La joven ladea la cabeza y añade en tono escéptico:
—Pero si acaba de decir que él podría ayudarles...
David asiente.
—Así es, suponiendo que no le haya ocurrido nada. —Vuelve a sonreír.
«Vaya, qué sencillo», piensa Lejeune, malhumorada. La ha convencido. La joven sólo titubea un instante, después se gira y al darse la vuelta sostiene una llave colgada de un llavero en forma de pelota de fútbol dorada.
—Devuélvamela antes de marcharse. —Deja caer el llavero en la mano de David, le lanza una mirada recelosa y cierra la puerta.
En cuanto entra, Lejeune percibe un aroma seco y descubre el ambientador encima de un aparador de aspecto moderno y caro.

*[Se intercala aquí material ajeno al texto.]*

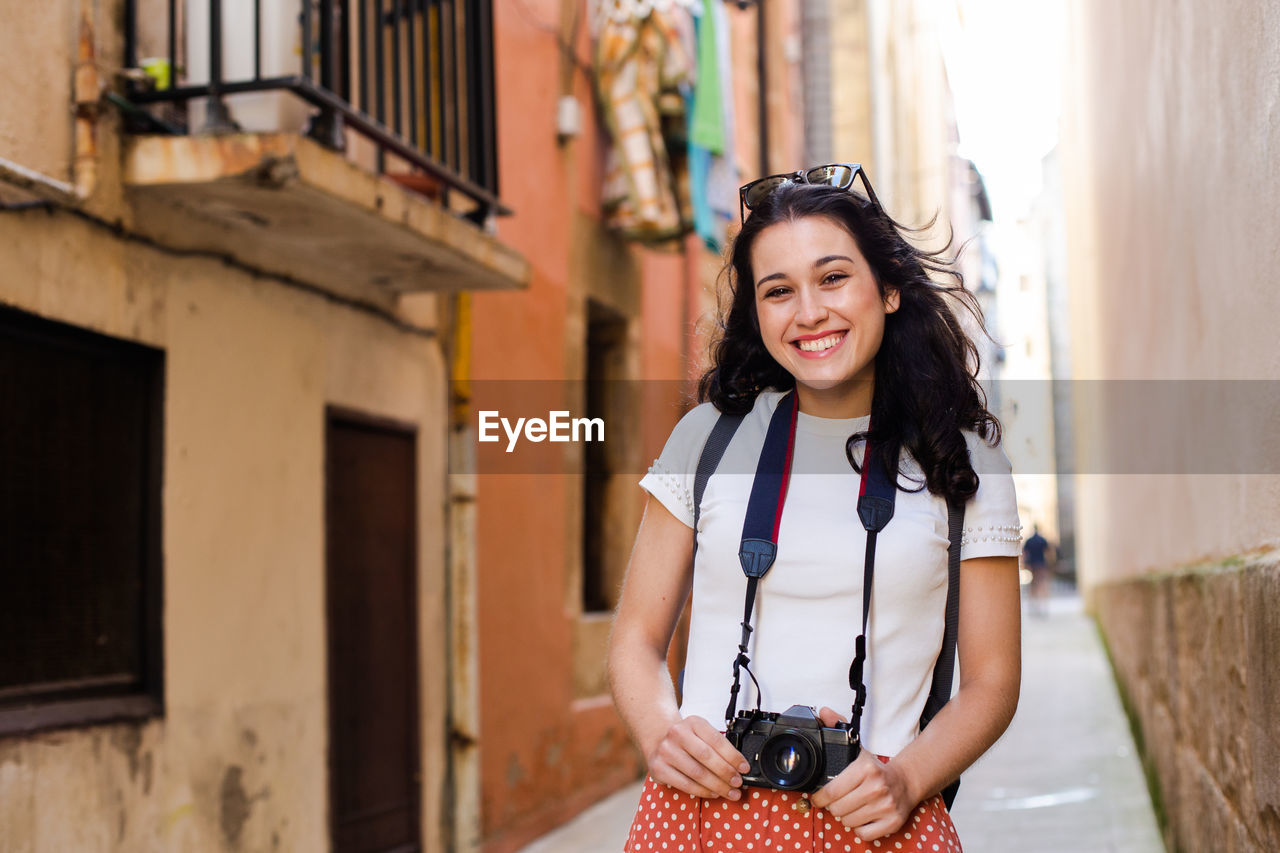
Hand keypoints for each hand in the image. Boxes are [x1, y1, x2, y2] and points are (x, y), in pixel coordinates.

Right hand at [646, 715, 750, 800]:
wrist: (659, 740)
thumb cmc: (686, 740)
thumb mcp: (701, 733)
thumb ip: (717, 746)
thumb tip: (739, 766)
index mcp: (692, 722)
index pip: (717, 740)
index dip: (733, 756)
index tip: (744, 768)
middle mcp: (677, 734)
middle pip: (707, 757)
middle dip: (726, 773)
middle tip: (738, 783)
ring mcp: (666, 751)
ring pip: (697, 773)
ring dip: (717, 786)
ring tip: (730, 792)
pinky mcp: (658, 768)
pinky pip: (685, 784)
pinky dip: (703, 791)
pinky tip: (713, 793)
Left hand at [809, 707, 915, 840]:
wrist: (906, 782)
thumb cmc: (876, 768)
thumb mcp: (857, 748)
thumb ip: (837, 727)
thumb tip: (823, 711)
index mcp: (865, 768)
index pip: (831, 792)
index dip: (820, 798)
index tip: (819, 798)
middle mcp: (877, 787)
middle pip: (838, 809)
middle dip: (834, 807)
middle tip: (838, 801)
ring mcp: (886, 806)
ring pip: (849, 822)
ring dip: (847, 817)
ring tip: (852, 807)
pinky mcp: (893, 822)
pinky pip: (864, 834)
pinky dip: (860, 828)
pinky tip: (863, 816)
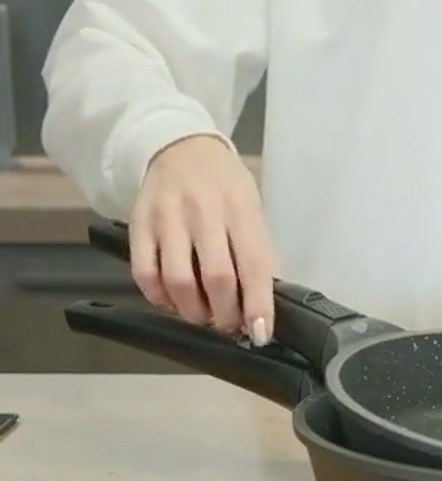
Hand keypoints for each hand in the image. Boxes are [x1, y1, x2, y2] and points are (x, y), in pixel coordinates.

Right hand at [129, 135, 276, 339]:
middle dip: (225, 314)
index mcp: (241, 210)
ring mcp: (168, 219)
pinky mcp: (139, 225)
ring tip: (202, 316)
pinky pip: (145, 272)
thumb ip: (257, 249)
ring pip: (178, 280)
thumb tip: (263, 300)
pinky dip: (159, 296)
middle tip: (229, 325)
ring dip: (192, 310)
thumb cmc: (225, 185)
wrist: (180, 146)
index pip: (254, 265)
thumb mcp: (252, 208)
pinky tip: (171, 301)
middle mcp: (205, 213)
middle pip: (216, 278)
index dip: (257, 305)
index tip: (260, 333)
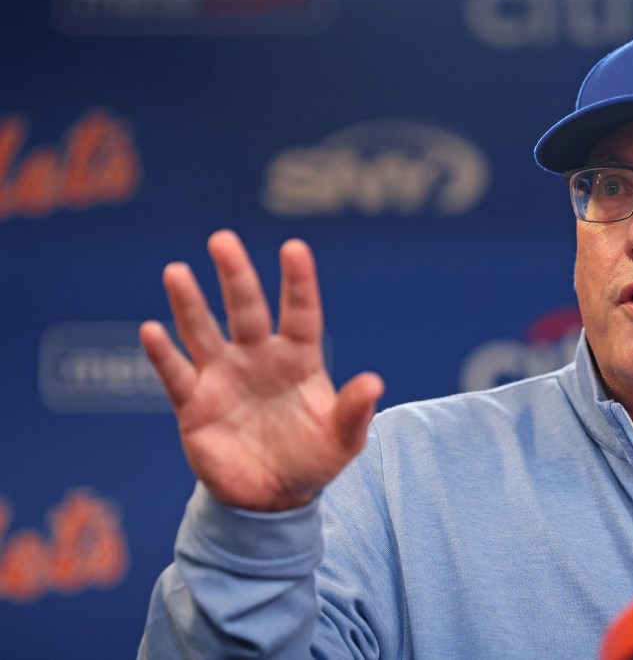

—¿Cuánto gana un asistente universitario? —Lejeune recorre el apartamento diáfano con la mirada: podría haber aparecido en una revista de interiorismo. Parqué oscuro, en el centro asientos de cuero rojo, a un lado una
kitchenette
minimalista equipada con aparatos muy modernos. Recuerda su cocina, la placa cerámica rota y el horno poco fiable. Lo único que siempre funciona es el microondas, aunque Lejeune sabe que las ondas no son saludables y tampoco las lasañas y las pizzas precocinadas que calienta en el aparato.
—A lo mejor sus padres tienen dinero. —David se arrodilla junto a la pantalla de plasma, revisa los DVD y no logra reprimir una sonrisa. Durante los dos primeros meses se resistía a que ella viera su apartamento. En cierta ocasión resultó inevitable, porque Lejeune tuvo que traerle algo de allí. El apartamento de dos habitaciones en el Marais vale al menos medio millón de euros. Su padre tiene una inmobiliaria. David podría haber ingresado en la empresa, pero estudió derecho e ingresó en la policía. Hasta ahora nunca le ha contado el motivo a Lejeune. Tal vez por eso le cae mal, porque él renunció sin más al lujo cómodo que ella ansia.
—¿Qué pasa con el portátil? —Lejeune señala el aparato apoyado en el pequeño escritorio de madera oscura.
—Pero no podemos, sin una...
Suena el móvil de Lejeune. Es Roland, que quiere saber si llegará a casa puntualmente a las tres. Los niños quisieran... «¿Acaso alguna vez llego puntualmente a casa, maldita sea? No, ¿verdad? ¿Por qué siempre me lo pregunta?» Ella lo interrumpe.
—Creo que no, Roland.
—Vale.
Ella sabe que él acaba de desanimarse. ¿Por qué ha tenido que llamarla justo ahora?
—No, creo que no —repite—. ¿Roland? —Pero él ya ha colgado. La tarde del domingo ha vuelto a estropearse. Una vez más. La mirada expectante de David le recuerda que espera una respuesta.
—No, claro que no podemos. —Procura centrarse en la tarea, ahora no hay tiempo para la familia. No hay una agenda ni una libreta de direcciones por ninguna parte—. Debe de tenerlo todo archivado en el ordenador y en el móvil —dice.